**What you have to do:** Reproduce each line of text in the data below verbatim, omitting the pictures.

★ ★ ★ ★

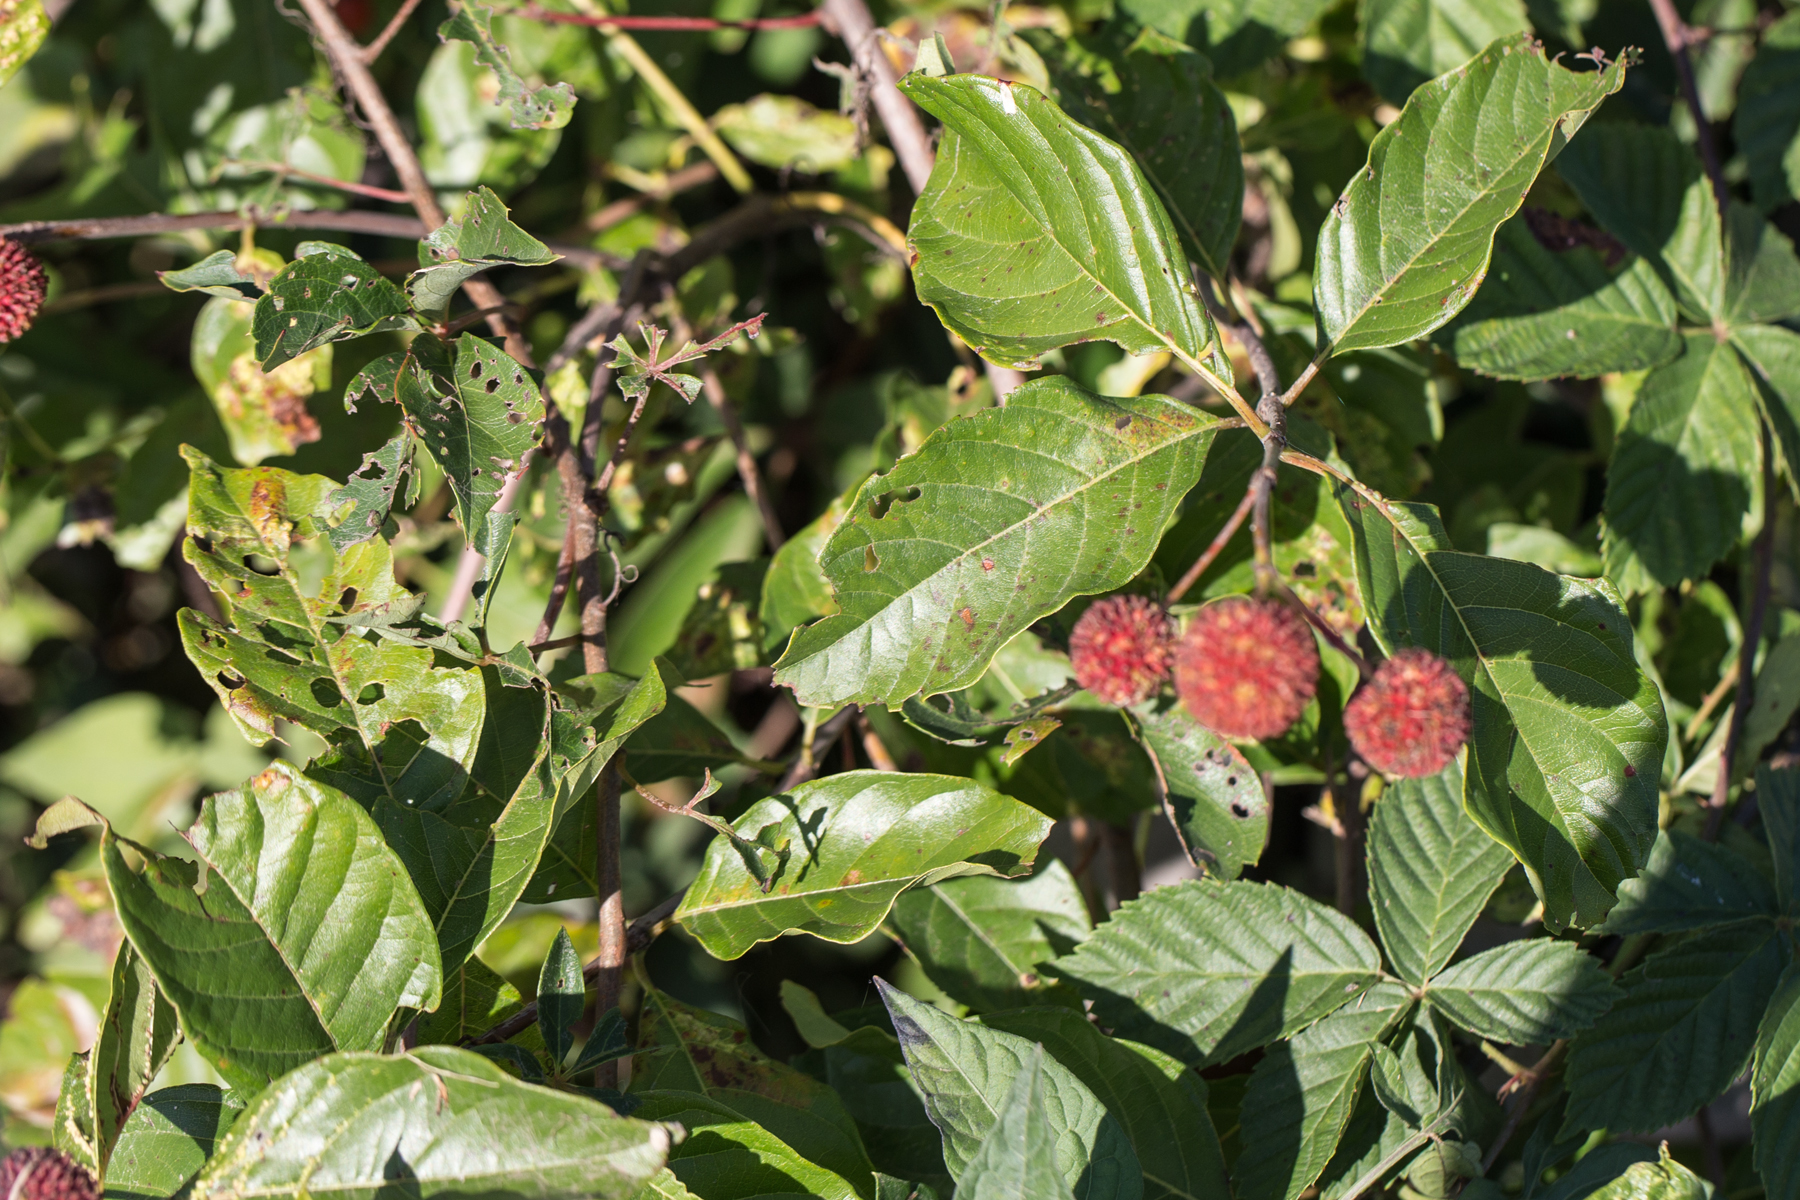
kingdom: Plantae
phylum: Tracheophyta
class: Magnoliopsida
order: Gentianales
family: Rubiaceae
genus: Cephalanthus
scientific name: Cephalanthus occidentalis
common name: Button-willow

★ ★ ★ ★

**Solution to the exercise:**
kingdom: Plantae
phylum: Tracheophyta
class: Magnoliopsida
order: Gentianales
family: Rubiaceae
genus: Cephalanthus
scientific name: Cephalanthus occidentalis
common name: Button-willow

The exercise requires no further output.